- SET TASK 1
In the passage about the Airsprung offer, what price per share will Airsprung shareholders receive?

- PROVIDED TEXT
>>>>

For the purposes of the Code, Andrew Perloff, Harold Perloff and Maland Pension
Fund are deemed to be acting in concert with Portnard (together, the "Concert
Party"). Immediately prior to the Acquisition, the Concert Party was
beneficially interested in 2,950,000 Airsprung Shares, representing
approximately 12.35 per cent. of the issued share capital of Airsprung.
Following the Acquisition, the Concert Party is beneficially interested in
approximately 42.30 per cent. of Airsprung's issued share capital.
As a result of the Acquisition, under Rule 9 of the Code, the Concert Party is
obliged to make a mandatory cash offer to acquire the entire issued share
capital of Airsprung not already owned by members of the Concert Party
conditional only upon Portnard receiving such acceptances which will result in
the Concert Party holding more than 50 per cent. of the Airsprung Shares.
Accordingly, following consultation with the Panel, Portnard is announcing the
terms of a mandatory cash offer to be made to the shareholders of Airsprung at
a price of 27p per share, being the highest price paid for a Airsprung Share in
the last 12 months by any member of the Concert Party.
* The Offer
Under the Offer, which will be subject to the condition and further terms set
out below and in Appendix I and the full terms and conditions which will be set
out in the Offer Document, the Airsprung Shareholders will be entitled to
receive:
for each Airsprung Share 27 pence in cash
The Offer is to be made by Portnard as a mandatory cash offer in accordance
with the Concert Party's obligations under Rule 9 of the Code. Accordingly, the
Offer will be conditional only upon Portnard receiving such acceptances which
will result in the Concert Party holding more than 50 per cent. of the
Airsprung Shares.

<<<<

- INPUT RECORDS
>>>>

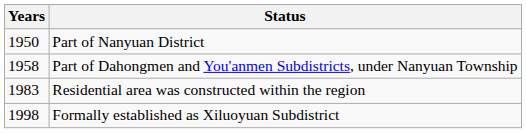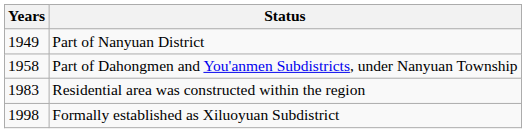Part of Nanyuan District | Years: 1950 -> 1949
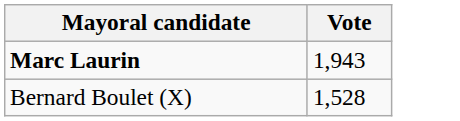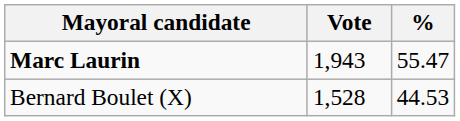+ column: % | 55.47 | 44.53
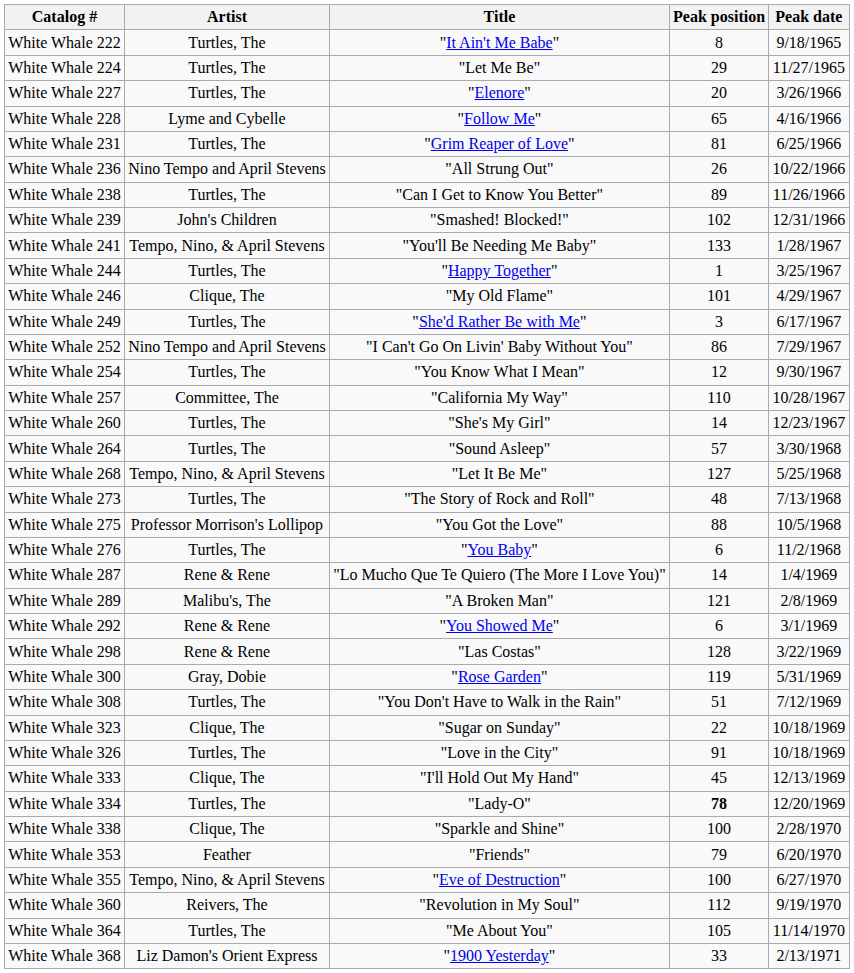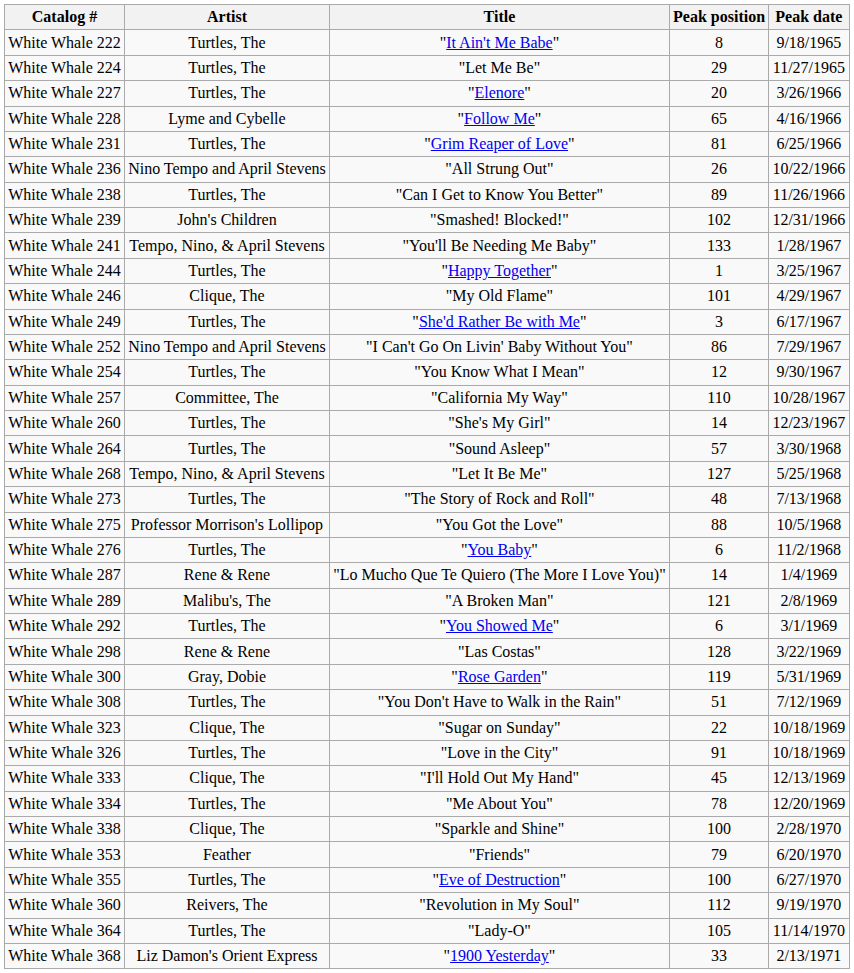White Whale 292 | Artist: Rene & Rene -> Turtles, The
White Whale 334 | Title: "Lady-O" -> "Me About You"
White Whale 334 | Peak position: bold -> normal
White Whale 355 | Artist: Tempo, Nino, & April Stevens -> Turtles, The
White Whale 364 | Title: "Me About You" -> "Lady-O"
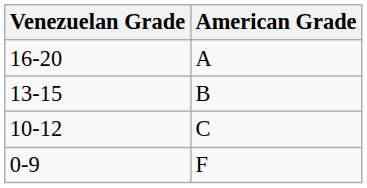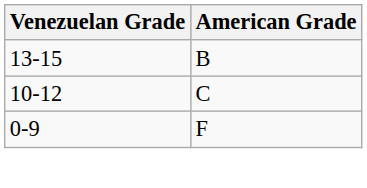- row: 16-20 | A
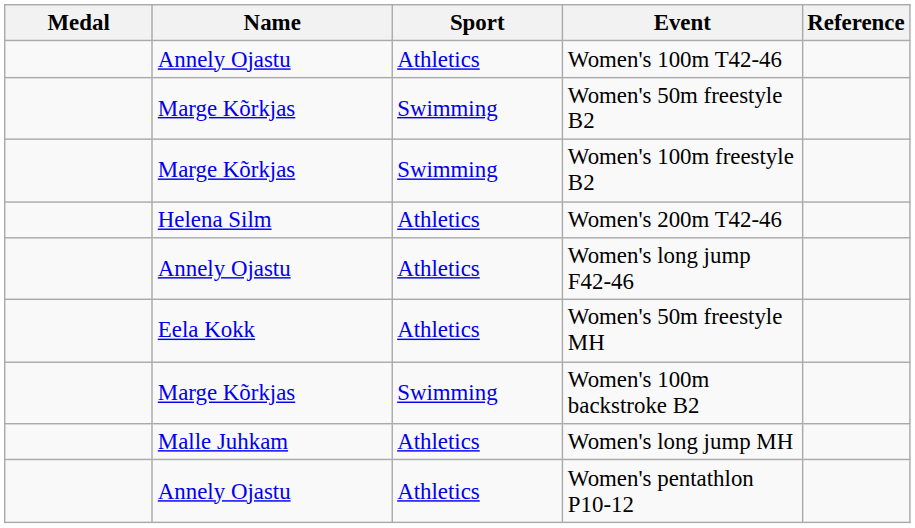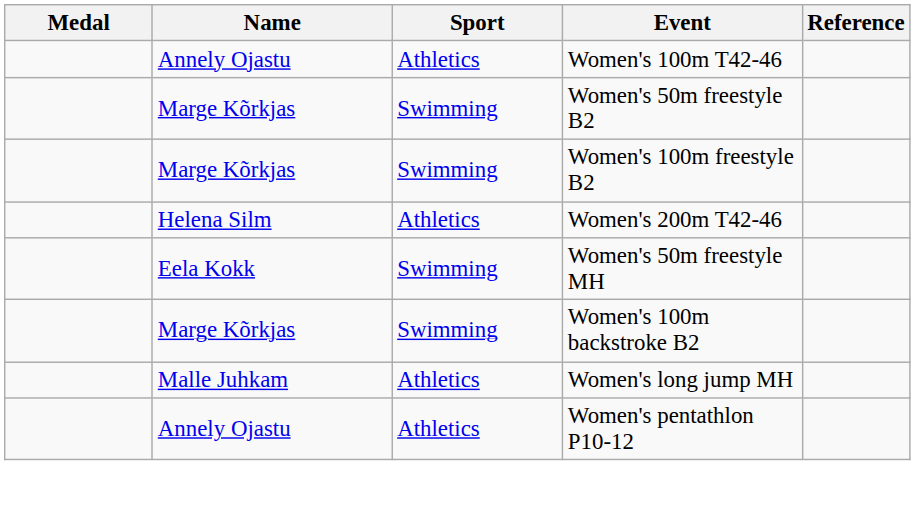- row: Annely Ojastu | Athletics | Women's long jump F42-46
Women's 50m freestyle MH | Sport: Athletics -> Swimming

<<<<

- SET TASK 2
Transcribe the stretch of entries from the start of the entries through the line containing "White Whale 355", without the pictures.

- SOLUTION 1
27 pence in cash for each Airsprung Share.

- SOLUTION 2
Part of Nanyuan District | Years: 1950 -> 1949
+ column: % | 55.47 | 44.53
White Whale 292 | Artist: Rene & Rene -> Turtles, The
White Whale 334 | Title: "Lady-O" -> "Me About You"
White Whale 334 | Peak position: bold -> normal
White Whale 355 | Artist: Tempo, Nino, & April Stevens -> Turtles, The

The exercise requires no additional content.